___ Records supplied ___
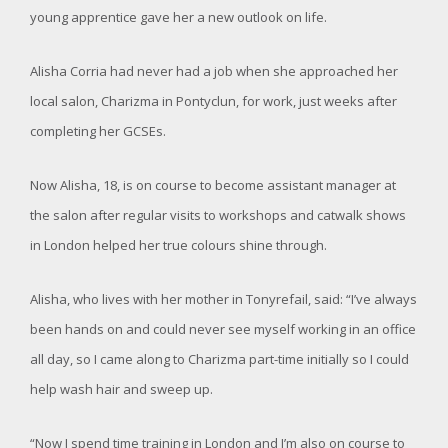
young apprentice gave her a new outlook on life.
Alisha Corria had never had a job when she approached her
local salon, Charizma in Pontyclun, for work, just weeks after
completing her GCSEs.
Now Alisha, 18, is on course to become assistant manager at
the salon after regular visits to workshops and catwalk shows
in London helped her true colours shine through.
Alisha, who lives with her mother in Tonyrefail, said: “I’ve always
been hands on and could never see myself working in an office
all day, so I came along to Charizma part-time initially so I could
help wash hair and sweep up.
“Now I spend time training in London and I’m also on course to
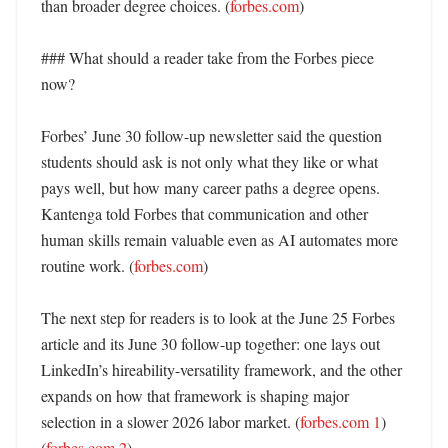
than broader degree choices. (
forbes.com
) 

### What should a reader take from the Forbes piece 
now?

Forbes’ June 30 follow-up newsletter said the question 
students should ask is not only what they like or what 
pays well, but how many career paths a degree opens. 
Kantenga told Forbes that communication and other 
human skills remain valuable even as AI automates more 
routine work. (
forbes.com
) 

The next step for readers is to look at the June 25 Forbes 
article and its June 30 follow-up together: one lays out 
LinkedIn’s hireability-versatility framework, and the other 
expands on how that framework is shaping major 
selection in a slower 2026 labor market. (
forbes.com 1
) 
(
forbes.com 2
)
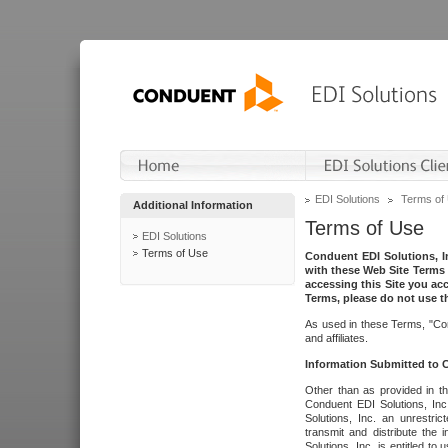
EDI Solutions
Terms of
Additional Information
Terms of Use
EDI Solutions
Terms of Use
Conduent EDI Solutions, In
with these Web Site Terms 
accessing this Site you acc
Terms, please do not use th
As used in these Terms, "Con
and affiliates.
Information Submitted to
Other than as provided in th
Conduent EDI Solutions, Inc.
Solutions, Inc. an unrestric
transmit and distribute the
Solutions, Inc. is entitled 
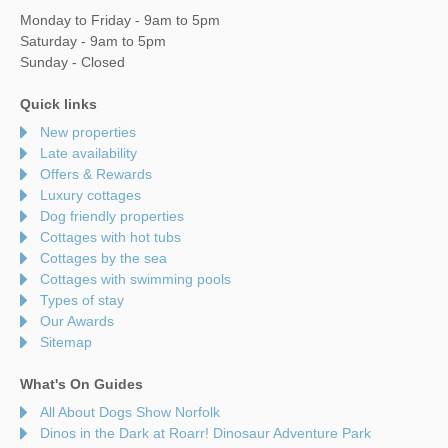
Monday to Friday - 9am to 5pm
Saturday - 9am to 5pm
Sunday - Closed
Quick links
New properties
Late availability
Offers & Rewards
Luxury cottages
Dog friendly properties
Cottages with hot tubs
Cottages by the sea
Cottages with swimming pools
Types of stay
Our Awards
Sitemap
What's On Guides
All About Dogs Show Norfolk
Dinos in the Dark at Roarr! Dinosaur Adventure Park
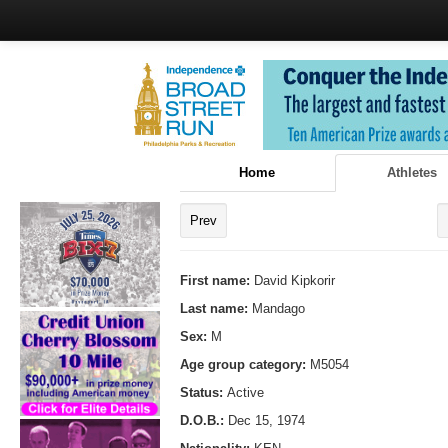
Home
Athletes
Prev
First name:
David Kipkorir
Last name:
Mandago
Sex:
M
Age group category:
M5054
Status:
Active
D.O.B.:
Dec 15, 1974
___
Please return every line in the data that includes the string "never".

Reply.
Alisha Corria had never had a job when she approached her
been hands on and could never see myself working in an office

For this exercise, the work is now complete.